Beer isn’t really sexy-making, is it? Beer in the quantity that gives one goggles also bloats and queases. Beer marketers have a lot of work to do if they really want to bring sexy back in a more universal aspect– this would mean more than a stemmed glass (apparently the stemmed 1/3 pint glass at the GBBF was designed to appeal to women. Does anyone else find this strange?)

Yesterday I was at the Market Porter, drinking a wonderfully estery Crouch Vale Eldorado when I spied a pump clip for a beer called “Forbidden Fruit” featuring a be-thonged prepubescent-looking buttocks with a disembodied hand holding a strawberry over the tail bone. The tag line read, You know you want it. Er…ok. But can you put it in a stemmed glass? Part of me thought, gee– that beer must be pretty great to survive such a horrible pump clip, but I’m not getting anywhere near it. Many beers are marketed as “sexy”, with a shameless use of women’s bodies. (In the US these babed-out ad campaigns are reserved for the “Bud Girls” and other megabreweries.) It’s just uncool, really, and no amount of beer goggles could make this bad taste good.

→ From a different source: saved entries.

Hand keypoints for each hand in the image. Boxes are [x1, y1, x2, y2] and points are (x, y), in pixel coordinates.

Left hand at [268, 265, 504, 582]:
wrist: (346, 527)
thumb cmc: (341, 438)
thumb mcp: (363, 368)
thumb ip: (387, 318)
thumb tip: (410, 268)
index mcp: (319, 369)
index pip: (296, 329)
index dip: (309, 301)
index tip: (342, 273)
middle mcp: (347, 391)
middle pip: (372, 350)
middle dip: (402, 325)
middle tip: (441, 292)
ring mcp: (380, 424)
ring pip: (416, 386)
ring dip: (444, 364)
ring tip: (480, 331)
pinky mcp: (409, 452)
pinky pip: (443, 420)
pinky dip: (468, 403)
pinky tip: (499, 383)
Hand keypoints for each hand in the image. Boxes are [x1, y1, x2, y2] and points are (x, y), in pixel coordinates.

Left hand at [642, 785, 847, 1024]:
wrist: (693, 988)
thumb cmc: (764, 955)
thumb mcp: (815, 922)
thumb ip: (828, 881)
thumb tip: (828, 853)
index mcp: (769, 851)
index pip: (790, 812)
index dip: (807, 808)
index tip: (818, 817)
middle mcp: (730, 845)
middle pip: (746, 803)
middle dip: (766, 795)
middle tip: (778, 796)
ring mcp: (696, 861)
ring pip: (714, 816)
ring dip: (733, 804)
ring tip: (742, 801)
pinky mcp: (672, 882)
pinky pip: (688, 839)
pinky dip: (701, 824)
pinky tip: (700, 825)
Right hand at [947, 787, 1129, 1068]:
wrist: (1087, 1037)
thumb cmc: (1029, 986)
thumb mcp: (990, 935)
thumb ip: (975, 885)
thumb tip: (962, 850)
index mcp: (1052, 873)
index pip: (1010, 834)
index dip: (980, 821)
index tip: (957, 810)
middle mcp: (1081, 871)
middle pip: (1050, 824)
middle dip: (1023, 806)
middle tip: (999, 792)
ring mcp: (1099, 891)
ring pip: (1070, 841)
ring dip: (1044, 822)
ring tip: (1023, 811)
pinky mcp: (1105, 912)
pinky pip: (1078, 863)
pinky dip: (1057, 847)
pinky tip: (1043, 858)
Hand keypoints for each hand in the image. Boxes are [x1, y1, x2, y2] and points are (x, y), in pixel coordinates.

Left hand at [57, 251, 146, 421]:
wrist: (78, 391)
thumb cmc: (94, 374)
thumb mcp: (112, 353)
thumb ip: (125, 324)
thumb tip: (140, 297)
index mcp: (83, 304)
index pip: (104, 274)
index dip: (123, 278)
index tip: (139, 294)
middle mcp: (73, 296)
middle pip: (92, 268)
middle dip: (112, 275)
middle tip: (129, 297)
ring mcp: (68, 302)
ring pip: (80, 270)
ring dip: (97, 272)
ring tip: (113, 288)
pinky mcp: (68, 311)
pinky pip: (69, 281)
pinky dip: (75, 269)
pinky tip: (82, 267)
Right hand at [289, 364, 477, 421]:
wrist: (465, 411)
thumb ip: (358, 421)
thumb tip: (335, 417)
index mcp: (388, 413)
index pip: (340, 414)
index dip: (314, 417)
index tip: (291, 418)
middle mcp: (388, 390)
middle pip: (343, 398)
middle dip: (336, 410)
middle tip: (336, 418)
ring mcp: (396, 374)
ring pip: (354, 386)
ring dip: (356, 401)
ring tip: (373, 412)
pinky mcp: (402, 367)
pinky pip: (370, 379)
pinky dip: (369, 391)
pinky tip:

Every time I see something like this it’s the equivalent of a cold shower. Is it any wonder women drink wine? Have you ever seen a crappily drawn bikini clad woman on a wine bottle? Real ale in the UK would be forward looking if that approach were just ditched, lumped, exstinctified. In my more paranoid moments I figure these ad campaigns in the UK are designed to deter women and save all the good stuff for men.

Witness the wrong-on-all-levels Shepherd Neame ad:

...a bowl of water for me bitches

...a bowl of water for me bitches

So, while beer advertising evolves (one lives in hope), let’s talk about beer. What is the sexiest beer you’ve even had? What made it so? Mine without a doubt would be Paradox Grain. Teh hotness.